**WHAT NEEDS TO BE DONE:** Apart from the pictures, output all of the records exactly.
== == ==
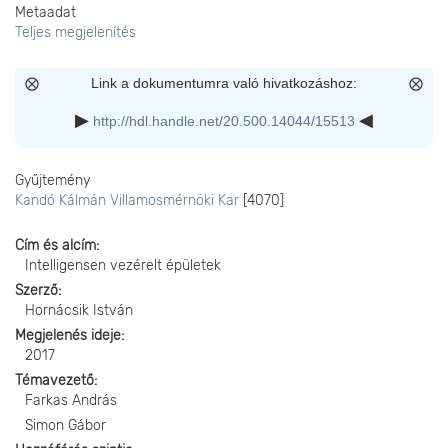
Metaadat
Teljes megjelenítés
Link a dokumentumra való hivatkozáshoz:
http://hdl.handle.net/20.500.14044/15513
Gyűjtemény
Kandó Kálmán Villamosmérnöki Kar
[4070]
Cím és alcím
Intelligensen vezérelt épületek
Szerző
Hornácsik István
Megjelenés ideje
2017
Témavezető
Farkas András
Simon Gábor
== == ==
**PROBLEM SOLUTION:**
Metaadat
Teljes megjelenítés
Link a dokumentumra való hivatkozáshoz:
http://hdl.handle.net/20.500.14044/15513
Gyűjtemény
Kandó Kálmán Villamosmérnöki Kar
[4070]
Cím és alcím
Intelligensen vezérelt épületek
Szerző
Hornácsik István
Megjelenés ideje
2017
Témavezető
Farkas András
Simon Gábor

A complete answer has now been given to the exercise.